Cela faisait 40 et 28 ans qu’ils attendaient ça. Un bel été mexicain de 1986 pour les Irakiens, qui ont bien d’autres choses à penser depuis. Les Norvégiens, eux, n’ont pas connu de Mondial depuis 1998. C’était le siècle dernier, l’époque des parents de quelques joueurs actuels (Patrick Berg, Alexander Sørloth, Martin Ødegaard, Erling Haaland et d’autres). Ståle Solbakken était joueur. Pour son retour en Coupe du monde, le sélectionneur des Norvégiens a perdu des cheveux, mais pas son ambition. Ses Vikings s’imposent largement contre l’Irak et affirment qu’ils sont prêts pour faire au moins aussi bien que leur huitième de finale de 1998 (4-1). La France, elle aussi, est prévenue.

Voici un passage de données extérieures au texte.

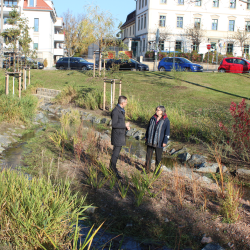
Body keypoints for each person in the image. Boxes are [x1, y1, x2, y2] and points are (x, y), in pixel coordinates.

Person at [145, 106, 170, 174]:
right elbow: (148, 128)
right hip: (150, 140)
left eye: (158, 110)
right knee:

Haaland débloque son compteur en Coupe du monde
Que les braves qui ont éteint leur télé après la belle entrée en matière des Bleus soient prévenus : ce premier match entre l’Irak et la Norvège de l’histoire a été bien plus serré que son score indique. Entreprenant, l’Irak s’est fait surprendre par un certain Erling. Braut Haaland, derrière son maillot, est à l’affût (0-1, 29e), mais les Lions de la Mésopotamie réussissent à marquer le deuxième but de leur histoire en Coupe du monde, grâce à leur capitaine Aymen Hussein(1-1, 39e). Après 21 matchs de qualification et une dernière épreuve contre la Bolivie en barrage intercontinental, la dernière nation à valider son ticket pour les Amériques a déjà réussi son été.

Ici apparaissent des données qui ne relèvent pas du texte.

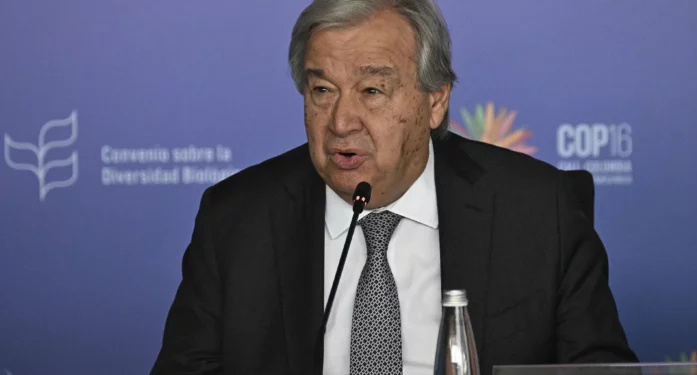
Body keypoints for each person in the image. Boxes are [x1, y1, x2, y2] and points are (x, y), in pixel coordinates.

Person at [150, 0, 639, 374]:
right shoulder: (236, 220)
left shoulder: (536, 210)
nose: (341, 121)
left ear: (435, 102)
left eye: (371, 91)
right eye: (322, 90)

Bien aidé par une relance foirée du gardien du gardien Akan Hashim, Erling Haaland a doublé la mise (1-2, 43e). La Norvège a contrôlé la deuxième période, finissant par prendre le large grâce à un coup de casque de l’ancien Rennais Leo Østigård (1-3,76e) puis un but contre son camp final d’Aymen Hussein (1-4, 90e +6), rappelant ainsi qu’elle a terminé ses qualif’ avec 100 % de victoires et 4,6 buts marqués en moyenne. Les Bleus sont prévenus : les Irakiens ne sont pas là pour rien. Les Norvégiens, eux, sont portés par une belle bandes de types qui ringardisent la Peña Baiona.